Один из поэтов фронтового поколения Сергей Наровчатов через четверть века после победы, вспоминая войну, написал стихотворение (кажется, оно у него было одним из последних). Оно о солдатской судьбе. Он вспоминает последние бои, себя и однополчан, какими были тогда. Все обыденно: пасмурный рассвет, льет дождь, насквозь промокшая пехота ждет начала очередной атаки, которая неизвестно чем для кого кончится, в каком-то ничем не примечательном месте. Осточертела война, осточертело тянуть трудную солдатскую лямку, осточертели однообразные безрадостные будни передовой. Скорее бы со всем этим покончить, и…

Тогда — то главное случится!..

И мне, мальчишке, невдомек,

Что ничего не приключится.

Чего б я лучше делать смог.

Что ни главнее, ни важнее

Я не увижу в сотню лет,

Чем эта мокрая траншея,

Чем этот серенький рассвет.

Стихотворение так и называется — «О главном». С годами становилось все яснее: то было время самого трудного в жизни испытания и, что бы ни было сделано потом после войны, чего бы ты ни достиг, главнее и важнее тех четырех лет не было.

Ржевская проза Кондратьева, в которой так беспощадно нарисован жуткий лик, вернее, оскал войны — грязь, вши, голодуха, трупы, — проникнута верой в свободу и справедливость, во имя которых шли на смерть, в торжество человечности. И эта вера, этот свет не позднего, ностальгического происхождения, они оттуда — из тех тяжких лет, которые не зря называют и свинцовыми, и пороховыми, и кровавыми. Так было и для тех, кто прошел тот ад, годы на фронте остались самыми главными в жизни, самым трудным из всех выпавших на их долю и выдержанных ими испытаний, их звездным часом.

Я вспомнил стихотворение Наровчатова, потому что о том же думал Кондратьев. Герой его рассказа «Знаменательная дата» прожил после войны благополучную и вполне достойную жизнь. Он не может пожаловаться на судьбу: доволен своей работой, на заводе его ценят и уважают, у него хорошая семья. «Но все равно, — признается он, — тоска иногда забирает по тем денькам. Понимаете, по-другому тогда все было». Очень непросто объяснить, что же было в войну по-другому, о чем его тоска. Но суть герой Кондратьева, кажется, ухватил верно: «На войне я был до необходимости необходим». Наверное, ничего не может быть для человека важнее этого чувства, что он был необходим для участия в общем благородном и великом деле. Вот и Василь Быков, оглядываясь на те годы, писал, что во время войны мы «осознали свою силу и поняли, на что способны. Истории и самим себе мы преподали великий урок человеческого достоинства».

### [Предоставленные данные]
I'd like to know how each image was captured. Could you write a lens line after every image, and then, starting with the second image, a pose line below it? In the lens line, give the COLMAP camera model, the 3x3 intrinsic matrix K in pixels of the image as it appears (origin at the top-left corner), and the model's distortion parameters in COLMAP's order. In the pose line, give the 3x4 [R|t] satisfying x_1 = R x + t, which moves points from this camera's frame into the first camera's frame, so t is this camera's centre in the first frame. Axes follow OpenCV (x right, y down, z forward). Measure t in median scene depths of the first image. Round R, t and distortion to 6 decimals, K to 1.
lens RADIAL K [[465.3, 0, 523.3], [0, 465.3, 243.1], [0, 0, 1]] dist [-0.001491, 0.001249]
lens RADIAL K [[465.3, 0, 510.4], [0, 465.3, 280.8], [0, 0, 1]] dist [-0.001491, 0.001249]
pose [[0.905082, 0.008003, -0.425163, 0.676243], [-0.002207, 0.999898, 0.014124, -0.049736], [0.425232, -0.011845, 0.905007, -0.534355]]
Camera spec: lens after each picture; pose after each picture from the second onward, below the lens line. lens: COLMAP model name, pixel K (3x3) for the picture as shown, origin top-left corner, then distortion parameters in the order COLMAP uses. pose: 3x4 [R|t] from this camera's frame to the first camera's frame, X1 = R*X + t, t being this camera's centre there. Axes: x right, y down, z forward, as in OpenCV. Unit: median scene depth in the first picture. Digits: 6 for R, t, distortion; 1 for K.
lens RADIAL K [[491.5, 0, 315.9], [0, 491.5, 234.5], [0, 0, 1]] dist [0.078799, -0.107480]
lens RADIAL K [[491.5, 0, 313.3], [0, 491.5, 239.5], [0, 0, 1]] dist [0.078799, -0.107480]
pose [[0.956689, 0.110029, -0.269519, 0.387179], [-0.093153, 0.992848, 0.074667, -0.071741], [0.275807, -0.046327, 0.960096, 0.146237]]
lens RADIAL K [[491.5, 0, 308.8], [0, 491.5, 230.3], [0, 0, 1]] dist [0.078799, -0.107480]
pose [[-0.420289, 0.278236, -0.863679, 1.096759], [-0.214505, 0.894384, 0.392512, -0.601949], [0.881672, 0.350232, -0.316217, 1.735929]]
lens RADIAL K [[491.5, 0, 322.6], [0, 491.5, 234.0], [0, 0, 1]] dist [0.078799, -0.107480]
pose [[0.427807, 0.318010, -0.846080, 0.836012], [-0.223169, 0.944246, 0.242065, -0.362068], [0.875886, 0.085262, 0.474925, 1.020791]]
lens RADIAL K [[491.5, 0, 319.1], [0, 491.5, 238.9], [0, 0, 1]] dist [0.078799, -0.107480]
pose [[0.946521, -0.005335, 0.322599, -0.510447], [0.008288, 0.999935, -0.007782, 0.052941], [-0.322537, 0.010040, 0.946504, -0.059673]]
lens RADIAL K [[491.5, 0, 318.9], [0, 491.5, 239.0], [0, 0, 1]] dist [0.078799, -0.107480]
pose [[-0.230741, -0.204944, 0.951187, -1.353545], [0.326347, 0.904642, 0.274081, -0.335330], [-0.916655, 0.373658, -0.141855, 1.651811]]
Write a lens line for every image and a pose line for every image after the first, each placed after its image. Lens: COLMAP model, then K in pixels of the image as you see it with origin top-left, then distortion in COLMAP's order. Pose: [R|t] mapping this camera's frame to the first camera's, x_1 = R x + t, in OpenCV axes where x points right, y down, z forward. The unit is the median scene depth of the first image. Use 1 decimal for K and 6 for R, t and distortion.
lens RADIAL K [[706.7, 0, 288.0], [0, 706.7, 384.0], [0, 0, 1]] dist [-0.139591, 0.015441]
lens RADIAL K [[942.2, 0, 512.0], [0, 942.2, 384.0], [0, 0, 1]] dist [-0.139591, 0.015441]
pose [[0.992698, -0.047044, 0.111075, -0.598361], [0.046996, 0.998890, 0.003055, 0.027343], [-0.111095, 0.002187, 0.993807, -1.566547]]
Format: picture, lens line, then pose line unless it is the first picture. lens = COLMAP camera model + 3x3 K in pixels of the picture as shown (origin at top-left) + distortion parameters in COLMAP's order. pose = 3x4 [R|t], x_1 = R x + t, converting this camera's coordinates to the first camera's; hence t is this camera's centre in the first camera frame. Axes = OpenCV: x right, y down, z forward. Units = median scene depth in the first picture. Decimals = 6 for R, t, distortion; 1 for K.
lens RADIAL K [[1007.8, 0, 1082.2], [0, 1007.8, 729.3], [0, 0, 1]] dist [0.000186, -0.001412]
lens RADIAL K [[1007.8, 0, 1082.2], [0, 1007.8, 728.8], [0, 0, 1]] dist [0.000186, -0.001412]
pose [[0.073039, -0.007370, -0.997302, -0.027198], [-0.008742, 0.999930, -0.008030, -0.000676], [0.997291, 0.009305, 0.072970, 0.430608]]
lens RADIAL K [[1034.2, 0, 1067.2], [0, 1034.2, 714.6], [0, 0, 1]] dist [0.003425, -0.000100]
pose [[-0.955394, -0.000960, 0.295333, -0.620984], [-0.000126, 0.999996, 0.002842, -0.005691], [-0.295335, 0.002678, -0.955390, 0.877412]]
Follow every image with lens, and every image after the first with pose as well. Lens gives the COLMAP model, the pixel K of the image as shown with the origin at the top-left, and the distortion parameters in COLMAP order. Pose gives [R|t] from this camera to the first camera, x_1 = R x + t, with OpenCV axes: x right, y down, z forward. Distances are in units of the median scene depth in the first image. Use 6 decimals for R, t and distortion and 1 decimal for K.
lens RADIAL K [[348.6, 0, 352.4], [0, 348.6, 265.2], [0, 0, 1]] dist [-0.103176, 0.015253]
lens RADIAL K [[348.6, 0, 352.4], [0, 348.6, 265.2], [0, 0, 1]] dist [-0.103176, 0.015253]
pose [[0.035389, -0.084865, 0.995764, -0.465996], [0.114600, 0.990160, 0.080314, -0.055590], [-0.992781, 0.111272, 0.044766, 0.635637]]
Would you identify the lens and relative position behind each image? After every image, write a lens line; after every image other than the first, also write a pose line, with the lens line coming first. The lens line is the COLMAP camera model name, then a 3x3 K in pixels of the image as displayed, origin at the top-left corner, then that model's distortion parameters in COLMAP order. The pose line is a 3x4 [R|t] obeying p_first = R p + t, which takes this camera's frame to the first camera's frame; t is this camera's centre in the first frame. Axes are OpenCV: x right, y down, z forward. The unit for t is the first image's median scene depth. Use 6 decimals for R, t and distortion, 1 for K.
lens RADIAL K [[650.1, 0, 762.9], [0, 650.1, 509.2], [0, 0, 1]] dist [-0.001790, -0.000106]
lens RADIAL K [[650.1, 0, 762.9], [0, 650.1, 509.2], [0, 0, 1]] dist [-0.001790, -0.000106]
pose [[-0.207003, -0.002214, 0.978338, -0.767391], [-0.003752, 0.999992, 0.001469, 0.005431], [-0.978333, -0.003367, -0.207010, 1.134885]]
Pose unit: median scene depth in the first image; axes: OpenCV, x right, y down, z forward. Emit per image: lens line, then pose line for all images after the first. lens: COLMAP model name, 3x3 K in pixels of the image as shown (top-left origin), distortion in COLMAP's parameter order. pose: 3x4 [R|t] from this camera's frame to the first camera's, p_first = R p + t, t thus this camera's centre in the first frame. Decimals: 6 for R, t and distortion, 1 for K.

### [Рабочее задание 1]
Повторите дословно фрагмент исходного документа, который начинается со слов «Один из поэтов» и заканчивается словами «лучше делать смог.».
### [Рабочее задание 2]
Подхватите текст о войне в прозе Кондратьева и допишите продолжение, начиная сразу после его последнего предложения.

### [Поле ответа 1]
Один из поэтов фронтового поколения Сергей Наровчатов через четверть века после победы, вспоминая войну, написал стихотворение (кажется, оно у него было одним из последних). Оно о солдатской судьбе. Он вспоминает последние бои, себя и однополчан, какими были тогда. Все обыденно: пасмурный рассвет, льет дождь, насквозь промокшая пехота ждет начала очередной атаки, которая неизвестно чем для кого кончится, в каком-то ничем не примечательном месте. Осточертела война, осточертело тянуть трудную солдатскую лямку, осточертели однообразные безрадостные будни передовой. Скорее бы со всем этим покончить, и…

Тогда — то главное случится!..

И мне, мальчишке, невдомек,

Что ничего не приключится.

Чего б я лучше делать смог.

### [Поле ответа 2]
Надеюсь, читатели мне простят, что я закончу заметки о ржевской прозе Вячеслава Кондратьева на личной ноте. Дело в том, что автор этих строк тоже из пехоты и знает, что такое «окопная правда». И мне пришлось в годы войны вместе с кондратьевскими Сашкой, Володькой, Жорой — пусть их звали по-другому и было это не подо Ржевом — и есть из одного котелка не очень густую кашу, и прижиматься под огнем пулеметов к раскисшей земле, и хоронить товарищей, и мыкаться по госпиталям. Повести и рассказы Кондратьева не только заставили меня вспомнить все это — они открыли кое-что из того, что я тогда по молодости лет и по недостатку жизненного опыта не сумел как следует разглядеть в людях, с которыми вместе тогда воевал, в грозных обстоятельствах, выпавших на нашу долю. А скорее всего дело не в молодости и в недостатке опыта — просто талантливому художнику дано и то, что мы вроде хорошо знаем, сами пережили, раскрыть как неведомое…

В кровавом тумане оккупации(О партизанских повестях Василя Быкова)

У Бориса Слуцкого есть такие строки:

Я помню парады природы

И хмурые будни ее,

Закаты альпийской породы,

Зимы задунайской нытье

Мне было отпущено вдоволь

От силы и невпроворот

Дождя монотонности вдовьей

И радуги пестрых ворот.

Но я ничего не запомнил,

А то, что запомнил, — забыл,

А что не забыл, то не понял:

Пейзажи солдат заслонил.

Как и всякое лирическое стихотворение, это написано о себе.

Как и всякое талантливое произведение, оно уводит от автора — в большой мир, ко многим людям.

Я, перечитывая эти строки, прежде всего думаю о Василе Быкове, его вспоминаю. Может быть, потому, что действие в одной из его повестей происходит в Альпах, но какие там «парады природы» — травят эсэсовцы сбежавших из лагеря узников, а в другой воюющих в Венгрии героев насквозь пронизывают ветры «зимы задунайской», но что им, отрезанным от своих, непогода, иные беды, иные опасности обрушились на них невыносимой тяжестью.

Быкову война заслонила все. И солдат, о котором писал Слуцкий, это и однополчане Быкова, и он сам, его фронтовая судьба.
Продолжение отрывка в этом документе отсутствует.